Hometown: Dix Hills, NY
Major: Art History
Minors: Studio Art (photography) and African-American Studies
Favorite W&L Memory: Homecoming Court ‘10
Favorite Class: Photography and the City (Study Abroad to Paris, France) with Professor Christa Bowden
Favorite W&L Event: Arts League Student Exhibition in Wilson Hall
Favorite Campus Landmark: Bench behind Wilson Hall--it's great for sun bathing.
I first sat in a W&L classroom in January 2007 as a prospective student. Professor Joan O'Mara was lecturing on the architecture of Buddhist temples for her Asian Art class. After her lecture, Professor O'Mara offered to help me with a presentation I was preparing on the same topic for a high school class. I only had a semester's worth of art history under my belt, so I was elated to have her guide me through the major concepts and images central to Buddhist architecture. As a prospective student, I could only imagine how supportive the rest of the W&L community could be. I would find out for myself when I enrolled at W&L the following September.

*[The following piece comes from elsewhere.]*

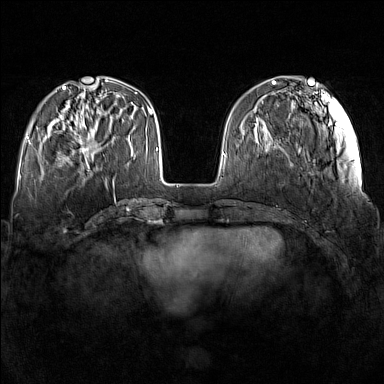
Breast MRI (dynamic contrast-enhanced), one axial slice. Position 46 of 160 along the scan axis. Dynamic contrast-enhanced series, time point 2 of 7 at this slice position (early post-contrast). 1.5 T. TE 1.8 ms, TR 5 ms. 384 × 384 image matrix, field of view 340 × 340 mm. Female patient.
Structures marked on this image (semi-automatically segmented with operator editing):
- enhancing-tissue mask used for the functional tumour volume (all voxels passing the contrast-enhancement thresholds inside the analysis volume; usually the tumour): bounding box <70,118,98,167> (left, top, right, bottom; pixels)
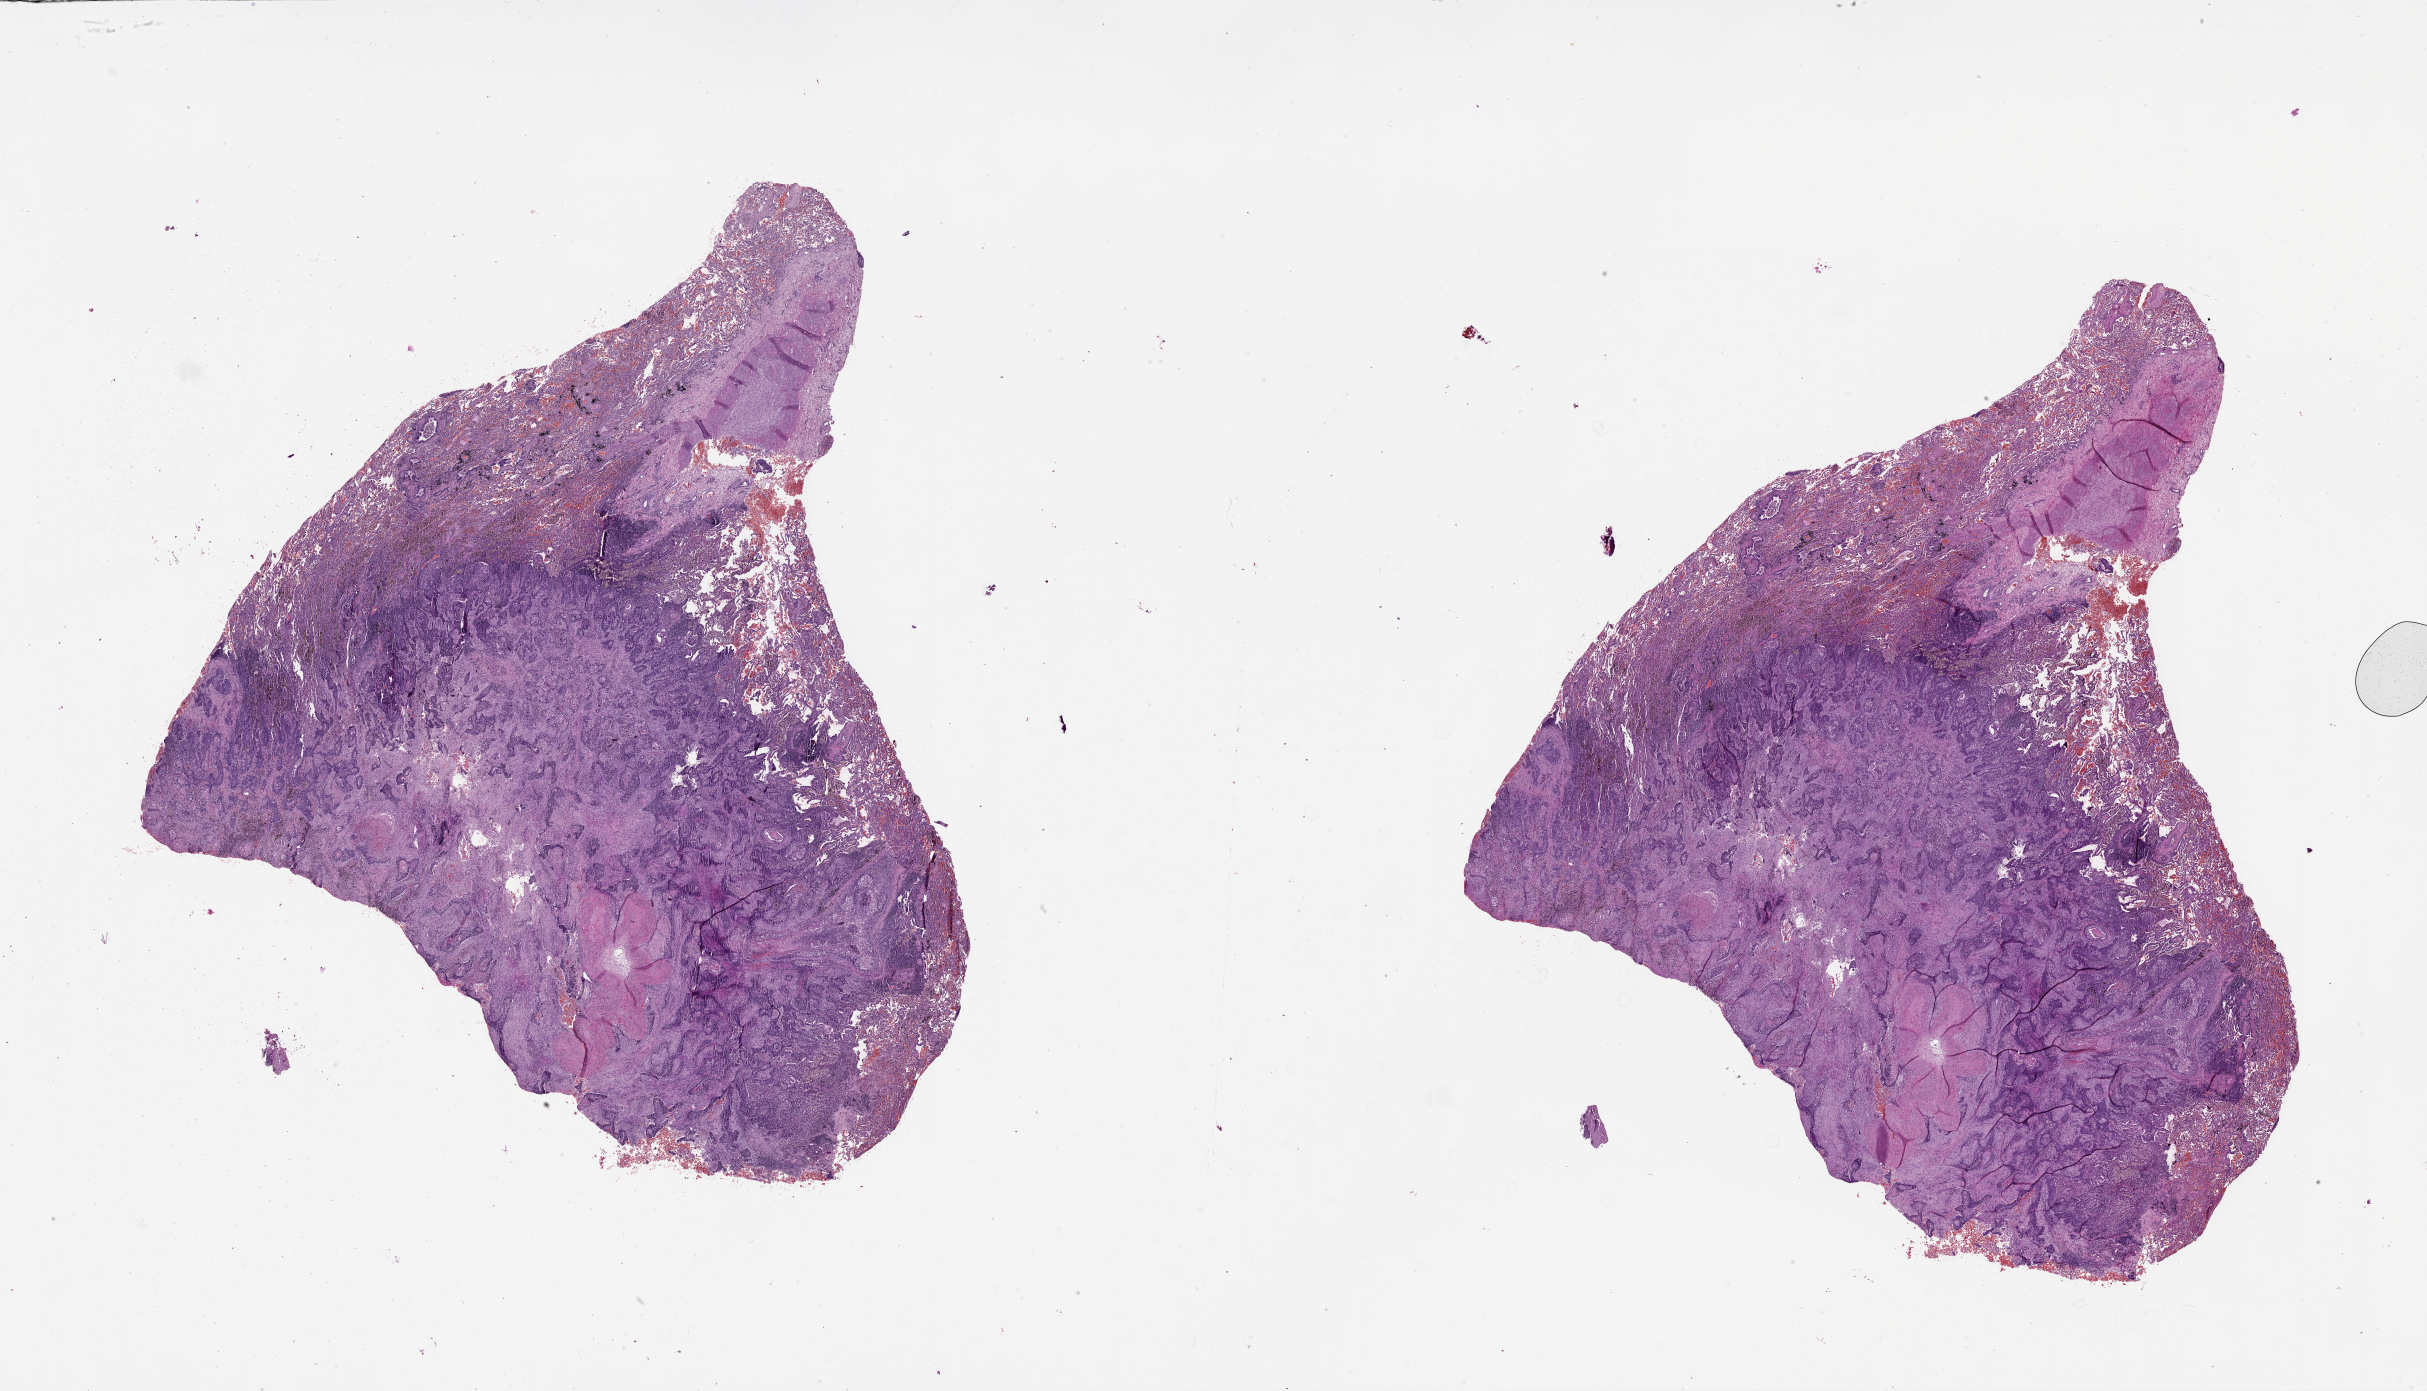
Digitized H&E-stained tissue section (whole slide), a low-resolution overview of the entire scanned area, about 39.1 x 22.4 mm; tumour tissue sample, lung. Male, 49 y/o.
Patient diagnosis (cohort enrolment): squamous cell carcinoma (lung).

I've come to know first-hand that W&L's faculty and staff are extremely responsive to students. I'm glad I attend a school where I'm not a number, but an individual. This personal attention has given me the chance to refine my interests, take risks, and ask for help along the way.

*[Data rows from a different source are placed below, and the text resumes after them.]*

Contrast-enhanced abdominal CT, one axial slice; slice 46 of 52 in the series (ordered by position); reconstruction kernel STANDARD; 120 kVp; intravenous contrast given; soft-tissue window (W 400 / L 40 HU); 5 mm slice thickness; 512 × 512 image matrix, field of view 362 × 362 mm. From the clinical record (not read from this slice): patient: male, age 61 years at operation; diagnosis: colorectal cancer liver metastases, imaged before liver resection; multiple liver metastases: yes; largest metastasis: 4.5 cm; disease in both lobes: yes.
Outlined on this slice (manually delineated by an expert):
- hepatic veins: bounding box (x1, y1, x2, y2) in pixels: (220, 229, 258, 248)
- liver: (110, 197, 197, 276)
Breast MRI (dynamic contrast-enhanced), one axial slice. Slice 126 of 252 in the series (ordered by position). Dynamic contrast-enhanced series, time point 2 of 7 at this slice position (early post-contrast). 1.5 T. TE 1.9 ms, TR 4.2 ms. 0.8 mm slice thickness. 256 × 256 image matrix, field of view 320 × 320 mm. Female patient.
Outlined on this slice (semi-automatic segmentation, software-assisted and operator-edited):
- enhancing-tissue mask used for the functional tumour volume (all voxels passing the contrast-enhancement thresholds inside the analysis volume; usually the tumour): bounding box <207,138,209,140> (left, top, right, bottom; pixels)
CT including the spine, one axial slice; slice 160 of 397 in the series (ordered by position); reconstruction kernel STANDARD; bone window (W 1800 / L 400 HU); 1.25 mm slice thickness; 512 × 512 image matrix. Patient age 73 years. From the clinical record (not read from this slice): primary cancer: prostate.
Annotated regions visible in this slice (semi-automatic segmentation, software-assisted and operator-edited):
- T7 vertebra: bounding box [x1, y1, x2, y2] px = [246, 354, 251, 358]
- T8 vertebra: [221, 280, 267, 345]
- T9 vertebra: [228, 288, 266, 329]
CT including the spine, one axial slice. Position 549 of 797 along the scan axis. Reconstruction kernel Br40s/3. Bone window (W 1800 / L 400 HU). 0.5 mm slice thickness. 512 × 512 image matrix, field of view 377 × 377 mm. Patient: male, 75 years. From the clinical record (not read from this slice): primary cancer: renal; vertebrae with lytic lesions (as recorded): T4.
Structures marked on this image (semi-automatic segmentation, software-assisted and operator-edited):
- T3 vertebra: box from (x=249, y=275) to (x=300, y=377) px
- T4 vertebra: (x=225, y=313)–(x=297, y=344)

The remarkable internship and research experiences I've had throughout my undergraduate career are a testament to my growth as a student and the support system I have here at W&L. In the summer of 2008, I had the privilege of interning at the Reeves Center, which manages the University's collection of art. Until then, handling art, archiving objects and meeting professionals in the museum field regularly was an unprecedented experience for me. I am grateful for my amazing summer at the Reeves Center because my supervisors continually encouraged me to be inquisitive and to further pursue competitive internships in the arts.
The following year I was a summer intern for The Studio Museum in Harlem, a non-profit institution specializing in the arts of the African Diaspora. There I facilitated programming for the Target Free Sundays initiative. My internship grew into a year-long research endeavor for an exciting exhibition, "Caribbean: Crossroads of the World," related to my interests within art history. With resources from the University and the museum, I was able to maximize this opportunity by screening films and plays, as well as interviewing artists for the museum's publication. That research experience paved the way for what I would accomplish in the summer before my senior year.

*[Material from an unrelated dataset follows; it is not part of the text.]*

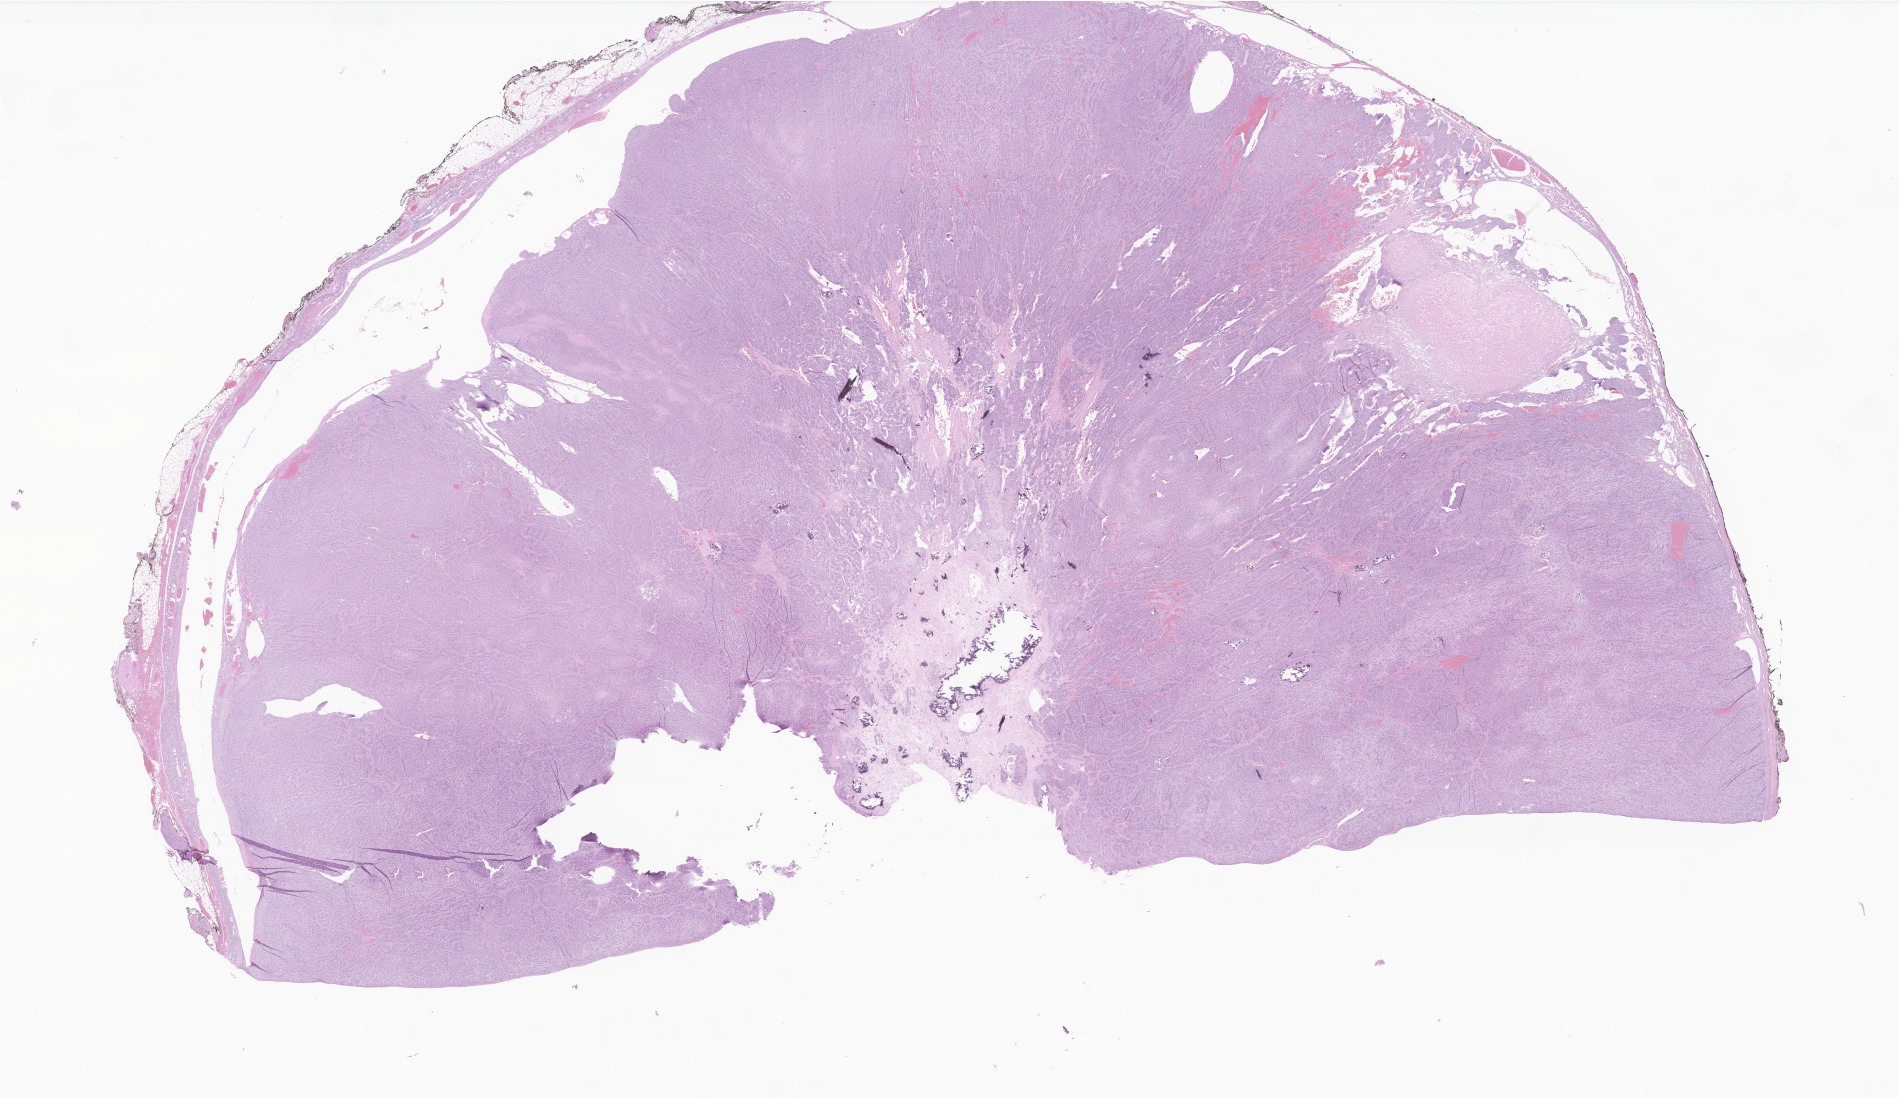
Whole-slide image, H&E stain of tumor tissue from the adrenal gland — whole scanned area (about 32.0 x 18.5 mm) shown as a low-resolution overview; FFPE section. Patient: female, age 94 months (7 years 10 months).
- diagnosis (ICD-O-3 morphology term): Adrenal cortical carcinoma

With the help of Professor Pamela Simpson of the Art History department, I developed a successful proposal for a Student Summer Independent Research (SSIR) grant to fund my honors thesis research on the artist, Jean-Michel Basquiat. I was interested in the response artists, art dealers and critics had to his work. In order to locate this information, I looked to galleries, museum archives and libraries in New York City and Washington, D.C. for the answers. Thanks to the SSIR grant and my weekly discussions with Professor Simpson, I was able to meet all of my objectives. I saw Basquiat's work in person; I had access to rare publications; and I heard from individuals who knew the artist personally. Responses from Basquiat's contemporaries allowed me to construct a more comprehensive understanding of the era in which his work was created. I am grateful that W&L supported my initiative to explore what wasn't immediately available on campus.
I'm indebted to W&L's amazing faculty, staff and administrators for the academic and extracurricular ventures I've benefitted from in the last three years. As I complete my senior year, I feel assured that even more great opportunities are in store.
Special thanks to the Art & Art History Department, the African American Studies Program, the Latin American & Caribbean Studies Program, the Reeves Center, Career Services, Dean Tamara Futrell, Erin Hutchinson and Dr. Renee Pratt.